DIRECTIONS FOR THIS TASK: Please reproduce the text of every record below word for word, leaving the pictures out of your answer.

(Beginning of DATA FOR THIS EXERCISE)

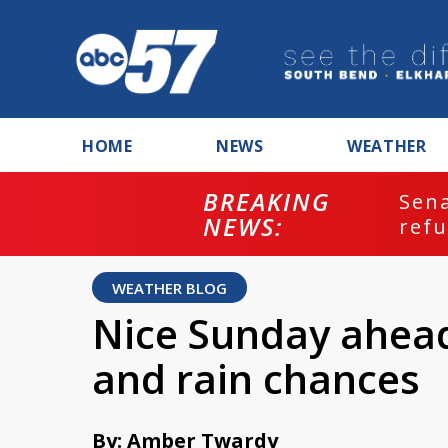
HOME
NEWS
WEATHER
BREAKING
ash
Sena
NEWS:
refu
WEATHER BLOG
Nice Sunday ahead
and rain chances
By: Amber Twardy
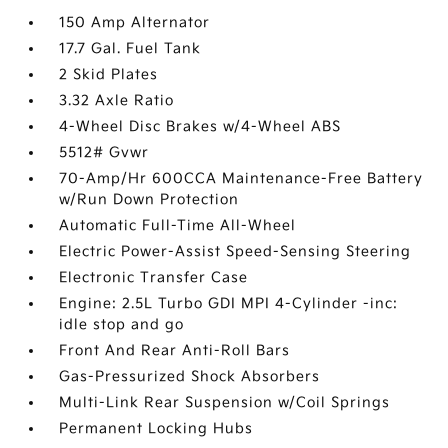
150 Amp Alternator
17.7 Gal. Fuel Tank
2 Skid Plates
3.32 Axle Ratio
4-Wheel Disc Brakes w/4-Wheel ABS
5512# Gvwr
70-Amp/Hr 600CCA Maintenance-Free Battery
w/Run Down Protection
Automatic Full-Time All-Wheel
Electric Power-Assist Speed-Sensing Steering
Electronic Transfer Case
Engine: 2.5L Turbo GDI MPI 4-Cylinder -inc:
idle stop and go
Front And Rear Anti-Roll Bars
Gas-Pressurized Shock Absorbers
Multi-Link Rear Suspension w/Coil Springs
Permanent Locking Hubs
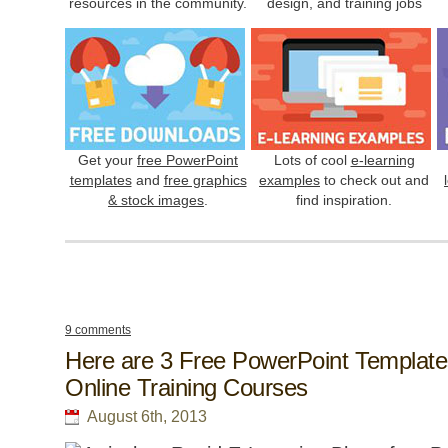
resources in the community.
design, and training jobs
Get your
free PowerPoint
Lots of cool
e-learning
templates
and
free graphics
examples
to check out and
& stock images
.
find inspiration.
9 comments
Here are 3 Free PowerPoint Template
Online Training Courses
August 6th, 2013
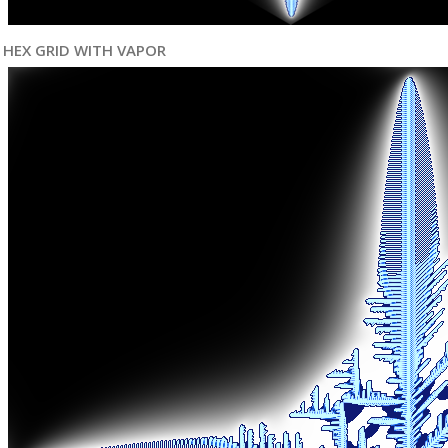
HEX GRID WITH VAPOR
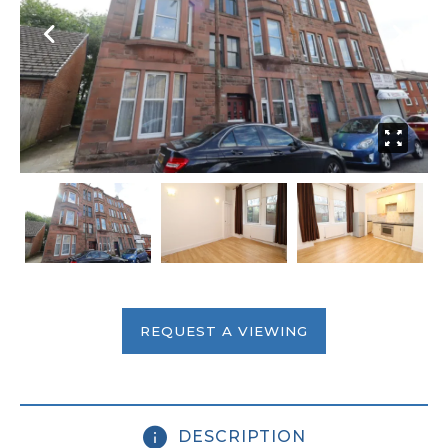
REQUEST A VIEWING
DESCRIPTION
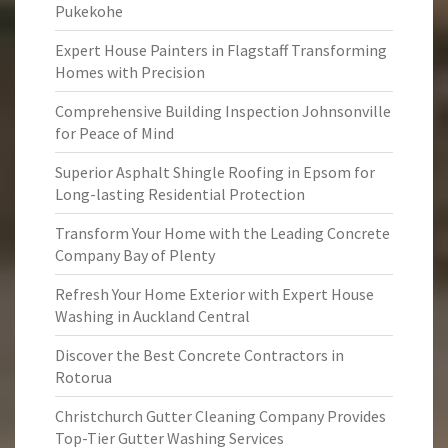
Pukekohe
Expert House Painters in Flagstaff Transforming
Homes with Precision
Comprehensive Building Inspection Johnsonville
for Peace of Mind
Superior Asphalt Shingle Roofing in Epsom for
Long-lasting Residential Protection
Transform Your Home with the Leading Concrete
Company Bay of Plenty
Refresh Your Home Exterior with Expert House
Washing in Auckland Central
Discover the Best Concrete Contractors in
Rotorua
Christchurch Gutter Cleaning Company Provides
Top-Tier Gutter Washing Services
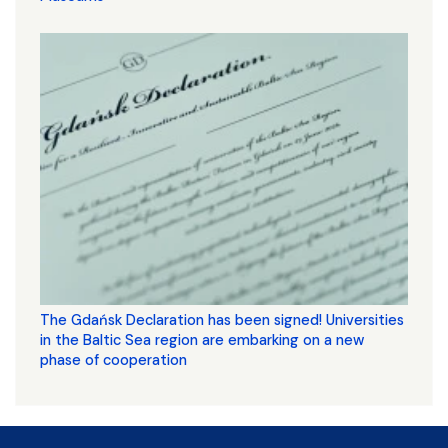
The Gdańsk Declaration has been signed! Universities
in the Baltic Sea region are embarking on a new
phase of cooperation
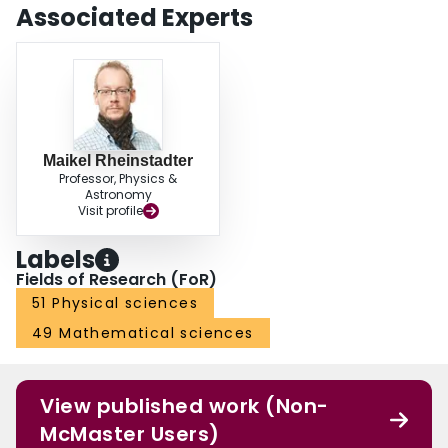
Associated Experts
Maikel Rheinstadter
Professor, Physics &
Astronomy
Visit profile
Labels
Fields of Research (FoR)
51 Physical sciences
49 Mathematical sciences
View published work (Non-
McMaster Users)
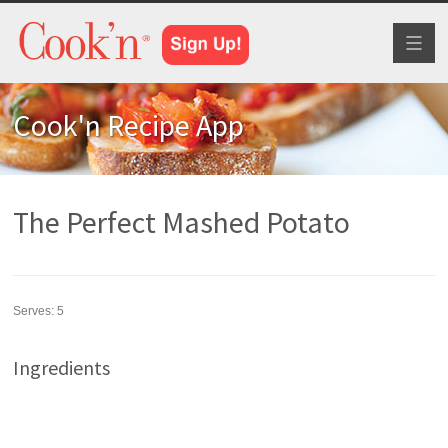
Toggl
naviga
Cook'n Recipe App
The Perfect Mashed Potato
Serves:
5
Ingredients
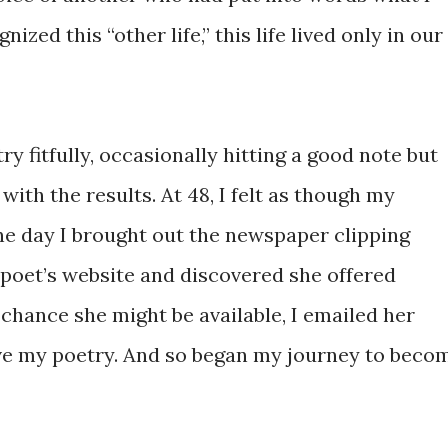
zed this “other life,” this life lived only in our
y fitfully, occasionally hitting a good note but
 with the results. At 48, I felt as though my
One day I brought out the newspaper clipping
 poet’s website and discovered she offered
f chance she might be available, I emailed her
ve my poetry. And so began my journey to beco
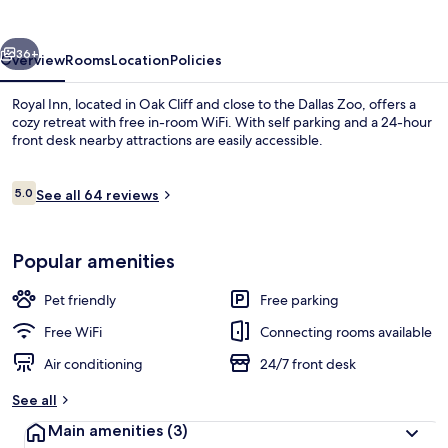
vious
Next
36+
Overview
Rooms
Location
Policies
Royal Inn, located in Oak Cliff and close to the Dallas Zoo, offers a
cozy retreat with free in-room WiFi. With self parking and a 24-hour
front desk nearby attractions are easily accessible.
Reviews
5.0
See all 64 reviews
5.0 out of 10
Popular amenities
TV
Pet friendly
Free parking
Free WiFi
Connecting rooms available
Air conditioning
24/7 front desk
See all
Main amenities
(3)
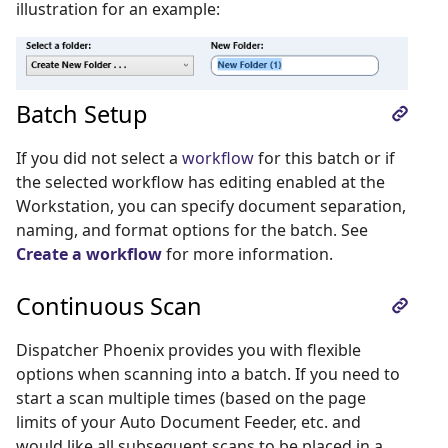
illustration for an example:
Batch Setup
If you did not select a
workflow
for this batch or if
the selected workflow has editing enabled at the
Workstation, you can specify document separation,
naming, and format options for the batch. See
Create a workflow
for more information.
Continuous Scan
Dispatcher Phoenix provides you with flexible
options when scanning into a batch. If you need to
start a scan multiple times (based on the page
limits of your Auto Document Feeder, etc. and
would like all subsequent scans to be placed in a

(End of DATA FOR THIS EXERCISE)

REPLY TO THE EXERCISE:
HOME
NEWS
WEATHER
BREAKING
ash
Sena
NEWS:
refu
WEATHER BLOG
Nice Sunday ahead
and rain chances
By: Amber Twardy
150 Amp Alternator
17.7 Gal. Fuel Tank
2 Skid Plates
3.32 Axle Ratio
4-Wheel Disc Brakes w/4-Wheel ABS
5512# Gvwr
70-Amp/Hr 600CCA Maintenance-Free Battery
w/Run Down Protection
Automatic Full-Time All-Wheel
Electric Power-Assist Speed-Sensing Steering
Electronic Transfer Case
Engine: 2.5L Turbo GDI MPI 4-Cylinder -inc:
idle stop and go
Front And Rear Anti-Roll Bars
Gas-Pressurized Shock Absorbers
Multi-Link Rear Suspension w/Coil Springs
Permanent Locking Hubs
resources in the community.
design, and training jobs
Get your
free PowerPoint
Lots of cool
e-learning
templates
and
free graphics
examples
to check out and
& stock images
.
find inspiration.
9 comments
Here are 3 Free PowerPoint Template
Online Training Courses
August 6th, 2013
HEX GRID WITH VAPOR
REQUEST A VIEWING
DESCRIPTION
Pukekohe
Expert House Painters in Flagstaff Transforming
Homes with Precision
Comprehensive Building Inspection Johnsonville
for Peace of Mind
Superior Asphalt Shingle Roofing in Epsom for
Long-lasting Residential Protection
Transform Your Home with the Leading Concrete
Company Bay of Plenty
Refresh Your Home Exterior with Expert House
Washing in Auckland Central
Discover the Best Concrete Contractors in
Rotorua
Christchurch Gutter Cleaning Company Provides
Top-Tier Gutter Washing Services
The Gdańsk Declaration has been signed! Universities
in the Baltic Sea region are embarking on a new
phase of cooperation
Associated Experts
Maikel Rheinstadter
Professor, Physics &
Astronomy
Visit profile
Labels
Fields of Research (FoR)
51 Physical sciences
49 Mathematical sciences
View published work (Non-
McMaster Users)
Toggl
naviga
Cook'n Recipe App
The Perfect Mashed Potato
Serves:
5
Ingredients
zed this “other life,” this life lived only in our
y fitfully, occasionally hitting a good note but
 with the results. At 48, I felt as though my
One day I brought out the newspaper clipping
 poet’s website and discovered she offered
f chance she might be available, I emailed her
ve my poetry. And so began my journey to beco
vious
Next
36+
Overview
Rooms
Location
Policies
Royal Inn, located in Oak Cliff and close to the Dallas Zoo, offers a
cozy retreat with free in-room WiFi. With self parking and a 24-hour
front desk nearby attractions are easily accessible.
Reviews
5.0
See all 64 reviews
5.0 out of 10
Popular amenities
TV
Pet friendly
Free parking
Free WiFi
Connecting rooms available
Air conditioning
24/7 front desk
See all
Main amenities
(3)
illustration for an example:
Batch Setup
If you did not select a
workflow
for this batch or if
the selected workflow has editing enabled at the
Workstation, you can specify document separation,
naming, and format options for the batch. See
Create a workflow
for more information.
Continuous Scan
Dispatcher Phoenix provides you with flexible
options when scanning into a batch. If you need to
start a scan multiple times (based on the page
limits of your Auto Document Feeder, etc. and
would like all subsequent scans to be placed in a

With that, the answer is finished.